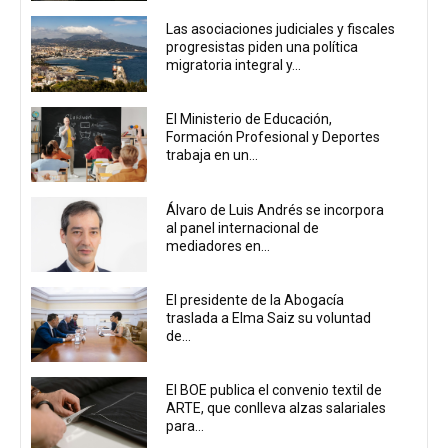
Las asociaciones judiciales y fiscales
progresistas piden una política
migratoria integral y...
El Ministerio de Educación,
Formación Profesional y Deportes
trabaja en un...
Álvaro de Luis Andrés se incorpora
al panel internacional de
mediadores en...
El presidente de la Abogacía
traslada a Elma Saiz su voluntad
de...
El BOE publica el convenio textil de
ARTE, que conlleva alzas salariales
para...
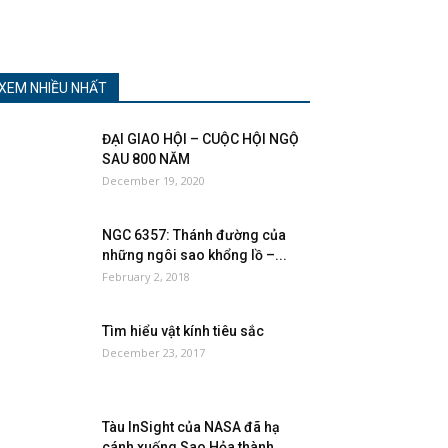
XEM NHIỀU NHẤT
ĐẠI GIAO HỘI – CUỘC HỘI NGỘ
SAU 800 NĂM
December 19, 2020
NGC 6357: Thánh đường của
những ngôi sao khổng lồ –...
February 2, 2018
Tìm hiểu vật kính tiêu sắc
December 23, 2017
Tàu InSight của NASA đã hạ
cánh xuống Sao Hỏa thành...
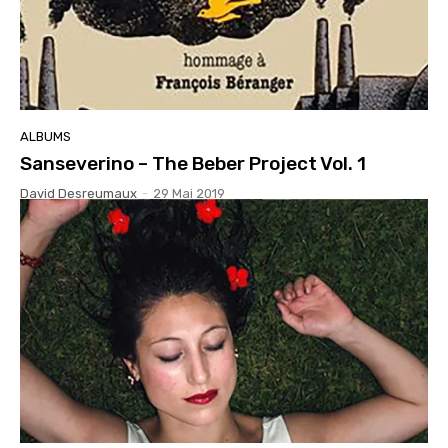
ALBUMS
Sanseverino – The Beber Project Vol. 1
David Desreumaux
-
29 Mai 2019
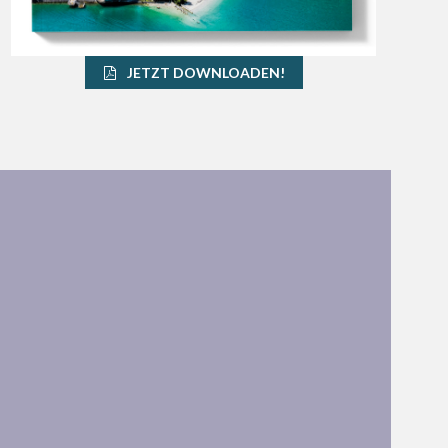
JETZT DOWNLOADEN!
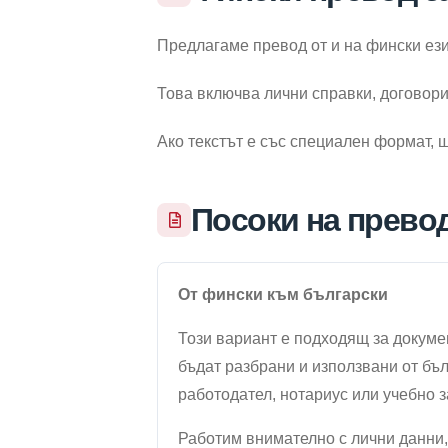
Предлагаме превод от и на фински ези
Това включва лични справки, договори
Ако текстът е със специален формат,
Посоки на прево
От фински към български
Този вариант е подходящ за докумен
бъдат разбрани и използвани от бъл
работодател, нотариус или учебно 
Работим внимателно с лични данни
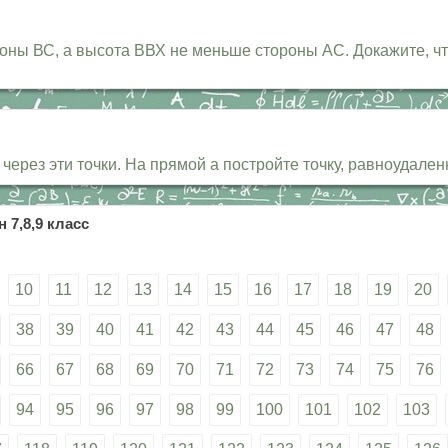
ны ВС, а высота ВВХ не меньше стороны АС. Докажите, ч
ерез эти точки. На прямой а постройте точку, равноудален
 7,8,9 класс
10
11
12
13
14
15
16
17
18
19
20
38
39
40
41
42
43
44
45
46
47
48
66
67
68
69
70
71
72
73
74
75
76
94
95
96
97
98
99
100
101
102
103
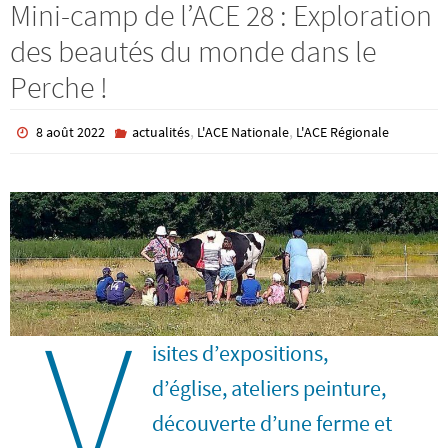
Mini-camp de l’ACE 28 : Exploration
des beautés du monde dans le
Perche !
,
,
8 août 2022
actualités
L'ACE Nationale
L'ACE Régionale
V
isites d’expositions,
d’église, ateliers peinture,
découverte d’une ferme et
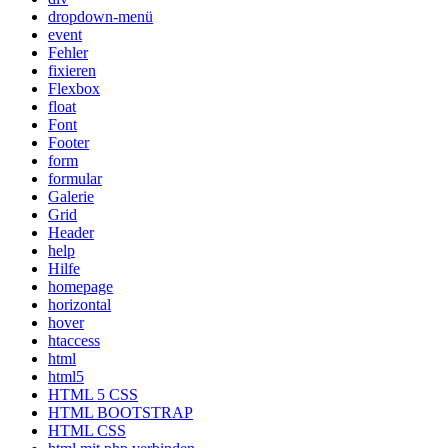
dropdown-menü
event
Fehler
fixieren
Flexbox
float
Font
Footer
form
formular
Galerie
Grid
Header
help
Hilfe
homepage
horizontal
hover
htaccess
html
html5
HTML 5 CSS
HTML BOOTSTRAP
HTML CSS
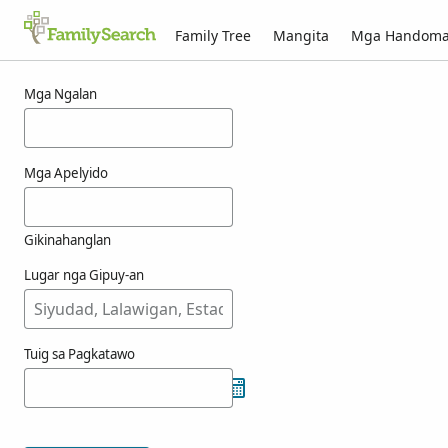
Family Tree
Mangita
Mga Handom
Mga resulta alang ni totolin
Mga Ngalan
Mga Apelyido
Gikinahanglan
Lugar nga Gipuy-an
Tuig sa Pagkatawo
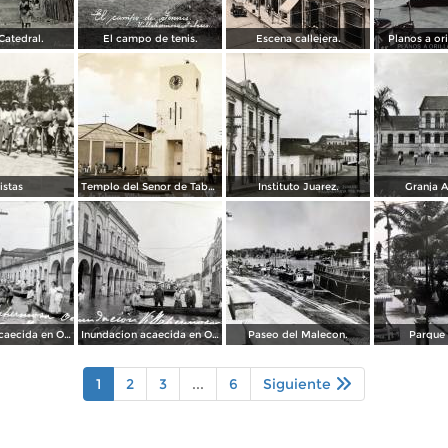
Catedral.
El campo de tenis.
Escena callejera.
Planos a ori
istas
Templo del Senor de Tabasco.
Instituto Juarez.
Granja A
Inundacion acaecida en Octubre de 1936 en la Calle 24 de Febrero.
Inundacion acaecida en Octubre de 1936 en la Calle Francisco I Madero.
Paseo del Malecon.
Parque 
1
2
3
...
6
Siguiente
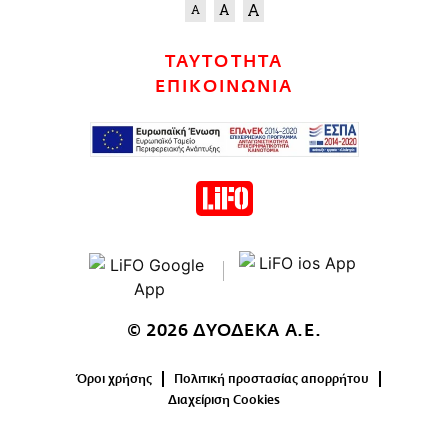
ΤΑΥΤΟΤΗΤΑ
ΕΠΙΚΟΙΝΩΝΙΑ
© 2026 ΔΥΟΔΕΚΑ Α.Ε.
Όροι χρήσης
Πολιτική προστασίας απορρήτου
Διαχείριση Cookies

--------------------

▶ TRY IT: Once the pictures are set aside, copy the remaining text of every entry exactly.

▶ OUTPUT BELOW:
Las asociaciones judiciales y fiscales
progresistas piden una política
migratoria integral y...
El Ministerio de Educación,
Formación Profesional y Deportes
trabaja en un...
Álvaro de Luis Andrés se incorpora
al panel internacional de
mediadores en...
El presidente de la Abogacía
traslada a Elma Saiz su voluntad
de...
El BOE publica el convenio textil de
ARTE, que conlleva alzas salariales
para...
XEM NHIỀU NHẤT
ĐẠI GIAO HỘI – CUỘC HỘI NGỘ
SAU 800 NĂM
December 19, 2020
NGC 6357: Thánh đường của
những ngôi sao khổng lồ –...
February 2, 2018
Tìm hiểu vật kính tiêu sắc
December 23, 2017
Tàu InSight của NASA đã hạ
cánh xuống Sao Hỏa thành...
ALBUMS
Sanseverino – The Beber Project Vol. 1
David Desreumaux
-
29 Mai 2019
JETZT DOWNLOADEN!
Предлагаме превод от и на фински ези
Това включва лични справки, договори
Ако текстът е със специален формат,
Посоки на прево
От фински към български
Този вариант е подходящ за докумен
бъдат разбрани и използвани от бъл
работодател, нотариус или учебно 
Работим внимателно с лични данни
ны ВС, а высота ВВХ не меньше стороны АС. Докажите, ч
ерез эти точки. На прямой а постройте точку, равноудален
 7,8,9 класс
10
11
12
13
14
15
16
17
18
19
20
38
39
40
41
42
43
44
45
46
47
48
66
67
68
69
70
71
72
73
74
75
76
94
95
96
97
98
99
100
101
102
103
Mini-camp de l’ACE 28 : Exploration
des beautés du monde dans le
Perche !
,
,
8 août 2022
actualités
L'ACE Nationale
L'ACE Régionale
V
isites d’expositions,
d’église, ateliers peinture,
découverte d’une ferme et
dropdown-menü
event
Fehler
fixieren
Flexbox
float
Font
Footer
form
formular
Galerie
Grid
Header
help
Hilfe
homepage
horizontal
hover
htaccess
html
html5
HTML 5 CSS
HTML BOOTSTRAP
HTML CSS
Family Tree
Mangita
Mga Handom
Mga resulta alang ni totolin
Mga Ngalan
Mga Apelyido
Gikinahanglan
Lugar nga Gipuy-an
Tuig sa Pagkatawo
Catedral.
El campo de tenis.
Escena callejera.
Planos a ori
istas
Templo del Senor de Tabasco.
Instituto Juarez.
Granja A
Inundacion acaecida en Octubre de 1936 en la Calle 24 de Febrero.
Inundacion acaecida en Octubre de 1936 en la Calle Francisco I Madero.
Paseo del Malecon.
Parque 
1
2
3
...
6
Siguiente
ΤΑΥΤΟΤΗΤΑ
ΕΠΙΚΟΙΝΩΝΙΑ
© 2026 ΔΥΟΔΕΚΑ Α.Ε.
Όροι χρήσης
Πολιτική προστασίας απορρήτου
Διαχείριση Cookies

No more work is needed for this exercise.